Text-mining projects

The group works on a number of projects related to biomedical text mining. Because text-mining technologies are broadly applicable, these projects span a number of application areas within biomedicine. All of the projects described below make use of the JensenLab tagger software to recognize named entities such as proteins or diseases in text.

Microbiome interpretation

Together with the Pafilis group we apply text mining to analysis of microbial ecosystems. In this context we have developed the SPECIES and ENVIRONMENTS tools adapted them for tagging of viruses and bacterial biotopes.

Studying microbiomes using metagenomic sequence data is a topic of major interest due to the impact of microbiota on human health and environments; however, interpretation of the data is a major bottleneck. We work to develop text-mining tools that can help by systematically annotating the literature with organisms, diseases, processes, environmental descriptors, and associations among them. Our text-mining exercises give an overview of what is already possible today.

Challenges and shared tasks

The text-mining community organizes many so-called challenges and shared tasks in which research groups around the world try to solve the same problems with the goal to find out which approaches work best. We have participated in several BioCreative and BioNLP challenges with excellent results. However, we only participate in such challenges when they naturally align with the research projects in the group.

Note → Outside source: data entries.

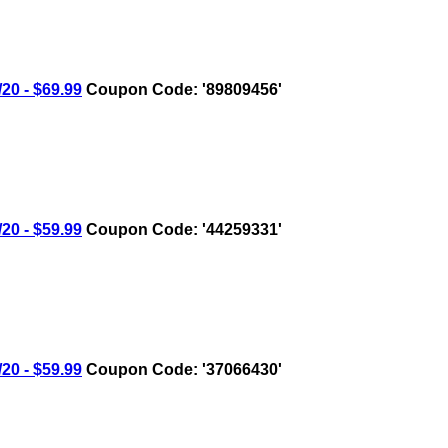
0 - $69.99
Coupon Code: '89809456'
0 - $59.99
Coupon Code: '44259331'
0 - $59.99
Coupon Code: '37066430'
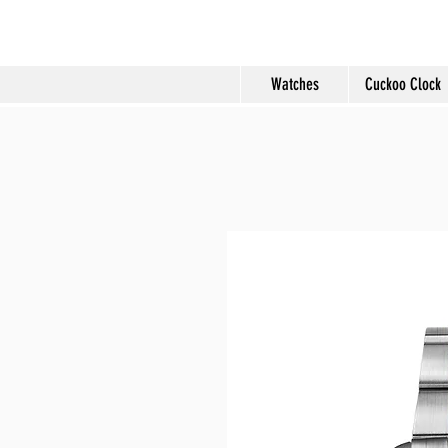
Molard Souveni
Watches
Cuckoo Clock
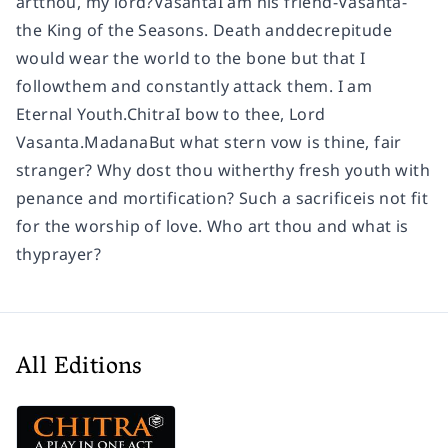
artthou, my lord?VasantaI am his friend-Vasanta-
the King of the Seasons. Death anddecrepitude
would wear the world to the bone but that I
followthem and constantly attack them. I am
Eternal Youth.ChitraI bow to thee, Lord
Vasanta.MadanaBut what stern vow is thine, fair
stranger? Why dost thou witherthy fresh youth with
penance and mortification? Such a sacrificeis not fit
for the worship of love. Who art thou and what is
thyprayer?
All Editions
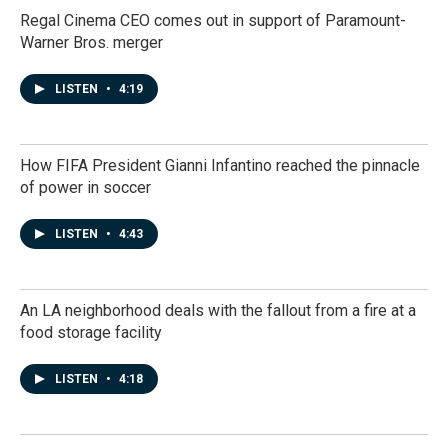
Regal Cinema CEO comes out in support of Paramount-
Warner Bros. merger
LISTEN
•
4:19
How FIFA President Gianni Infantino reached the pinnacle
of power in soccer
LISTEN
•
4:43
An LA neighborhood deals with the fallout from a fire at a
food storage facility
LISTEN
•
4:18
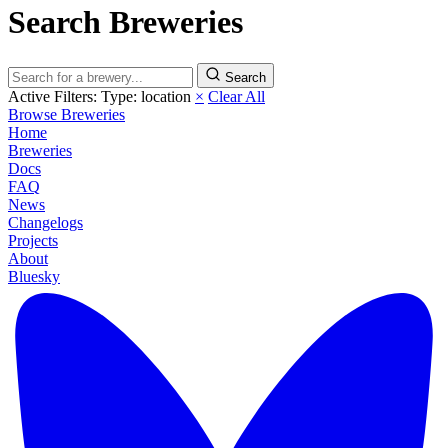
Search Breweries
Search
Active Filters:
Type: location
×
Clear All
Browse Breweries
Home
Breweries
Docs
FAQ
News
Changelogs
Projects
About
Bluesky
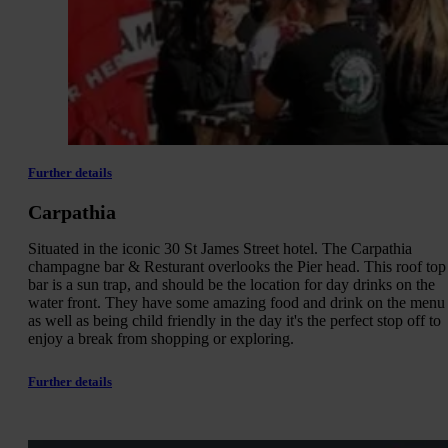
Further details
Carpathia
Situated in the iconic 30 St James Street hotel. The Carpathia
champagne bar & Resturant overlooks the Pier head. This roof top
bar is a sun trap, and should be the location for day drinks on the
water front. They have some amazing food and drink on the menu
as well as being child friendly in the day it's the perfect stop off to
enjoy a break from shopping or exploring.
Further details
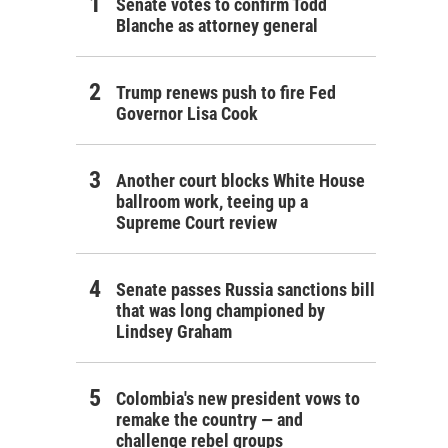
Senate votes to confirm Todd
Blanche as attorney general
Trump renews push to fire Fed
Governor Lisa Cook
Another court blocks White House
ballroom work, teeing up a
Supreme Court review
Senate passes Russia sanctions bill
that was long championed by
Lindsey Graham
Colombia's new president vows to
remake the country — and
challenge rebel groups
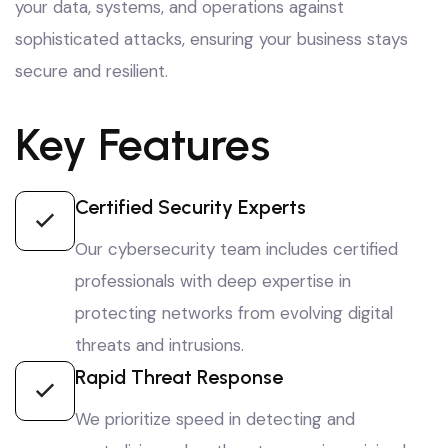
your data, systems, and operations against
sophisticated attacks, ensuring your business stays
secure and resilient.
Key Features
Certified Security Experts
Our cybersecurity team includes certified
professionals with deep expertise in
protecting networks from evolving digital
threats and intrusions.
Rapid Threat Response
We prioritize speed in detecting and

EXTRACT came out as the best scoring tool in the BioCreative V Interactive Annotation Task, which evaluated utility and user experience of annotation tools. TagIt, an adapted version of the tagger software used for all our text-mining projects, produced the best quality results for named entity recognition of both bacteria and habitats in the BioNLP Bacteria Biotope 3 task. Finally, our public tagging web service was one of several servers to manage perfect uptime and performance bottlenecked only by the evaluation servers in the BioCreative V.5 Technical Interoperability and Performance of annotation Servers track.

Understudied drug targets

The JensenLab is part of the Knowledge Management Central of the NIH program Illuminating the Druggable Genome. In this project the text-mining resources developed within the group are used to identify proteins from targetable classes (kinases, G-protein-coupled receptors, and ion channels) in text from the scientific literature as well as funding and patent records. This in turn allows us to help quantify how well studied each protein is, and thereby prioritize the so-called dark targets, about which very little is known.

Medical informatics

The SIDER database, which we develop in collaboration with the Bork group, uses the JensenLab tagger to extract structured data on side effects and indications of drugs from the unstructured text in the packet inserts describing the drugs.

We collaborate with the Brunak group to apply text-mining to the clinical narrative in Danish electronic health records. This can, for example, be used to link drugs to adverse events, which were not discovered during clinical trials and are not yet described in the package inserts. We also collaborate on identifying lifestyle factors in text and extracting their associations with diseases.